Des Alpes à l’Himalaya, des calottes polaires aux Rwenzori d’Afrique, partout sur la planète, les glaciers fondent et ils fondent de plus en plus vite. Selon les scientifiques, il est déjà trop tard pour la moitié d’entre eux qui vont disparaître. Or, l’eau issue de la fonte entraîne un risque d’inondation avec l’effondrement de lacs glaciaires surchargés. Une menace pour les populations en aval.
Après la fonte vient ensuite la pénurie. « Soixante-dix pour cent de l’eau douce de la planète se trouve sous forme de neige ou de glace », rappelle l’Unesco. Une ressource inestimable pour deux milliards de personnes vivant à proximité de cours d’eau alimentés par les glaciers. Une eau qui sert également aux deux tiers des terres agricoles irriguées de la planète. Cette glace qui fond finit sa route dans l’océan, dont le niveau monte toujours plus vite. Jusqu’à un milliard de personnes vivant sur les côtes sont menacées.
Pour les préserver, quelques projets de géo-ingénierie sont testés, mais ils coûtent cher et ne font que retarder très localement un phénomène mondial. Pour les scientifiques, la seule solution est de baisser la température et donc arrêter nos émissions de gaz à effet de serre. Un chiffre résume à lui seul l’ampleur de la fonte des glaciers.

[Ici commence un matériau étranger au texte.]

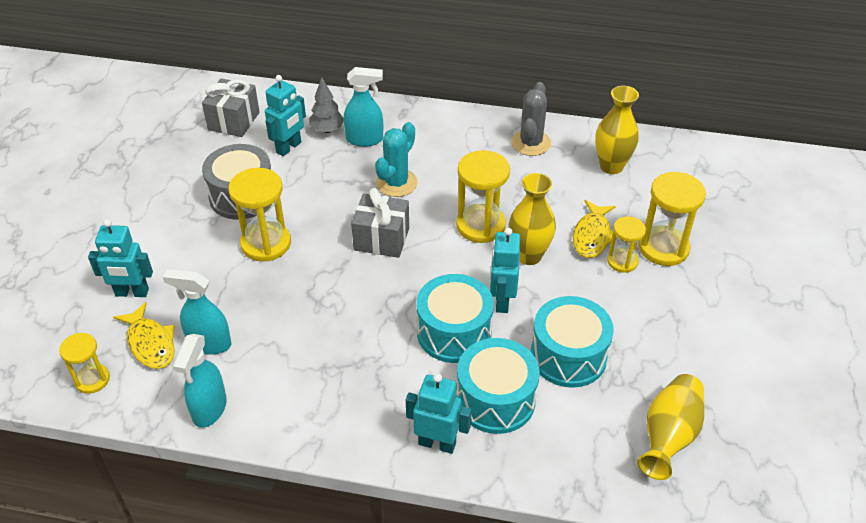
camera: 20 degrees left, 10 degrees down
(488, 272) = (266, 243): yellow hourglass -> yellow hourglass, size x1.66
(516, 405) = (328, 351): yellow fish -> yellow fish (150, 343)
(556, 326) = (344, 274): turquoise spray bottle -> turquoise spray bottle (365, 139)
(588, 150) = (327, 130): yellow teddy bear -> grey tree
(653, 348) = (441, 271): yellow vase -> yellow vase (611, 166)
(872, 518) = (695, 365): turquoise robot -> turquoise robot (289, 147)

En Suisse, on estime qu’ils ont perdu 10% de leur masse rien qu’en 2022 et 2023. Des glaciers qui disparaissent, c’est, entre autres, une mémoire qui disparaît, explique Jérôme Chappellaz. Le professeur à l’EPFL de Lausanne est aussi président de la Fondation Ice Memory dont l’objectif est de conserver les carottages d’au moins 20 glaciers dans le monde. « Quand on produit un cylindre de glace d’environ dix centimètres de diamètre, on peut raconter l’histoire du volcanisme par exemple, on peut raconter l’histoire de l’activité solaire, on peut raconter l’histoire des pollutions d’origine humaine… Donc, c’est vraiment une espèce de bibliothèque naturelle », détaille le glaciologue.
Une bibliothèque pour décoder le passé et aussi préparer le futur. Les glaciers renferment des quantités de micro-organismes, dont on ne sait presque rien. Mais qui pourraient nous permettre de créer de futurs médicaments, par exemple. À condition de les sauver à temps. « On vise un glacier qui est à la frontière entre le Canada et l’Alaska où l’on a observé un réchauffement de cinq degrés dans le glacier au cours des derniers dix ans. On sait que dans une décennie, ce glacier sera devenu impropre à ce type d’études », ajoute encore J. Chappellaz. Mais où stocker ces carottes de glace ? Pas en Europe, mais en Antarctique, sur la base franco-italienne de Concordia où la température annuelle moyenne avoisine les moins 55 degrés. Une température parfaite pour créer la première banque mondiale des glaciers. Elle doit accueillir les premiers échantillons, si tout va bien, d’ici à la fin de l’année.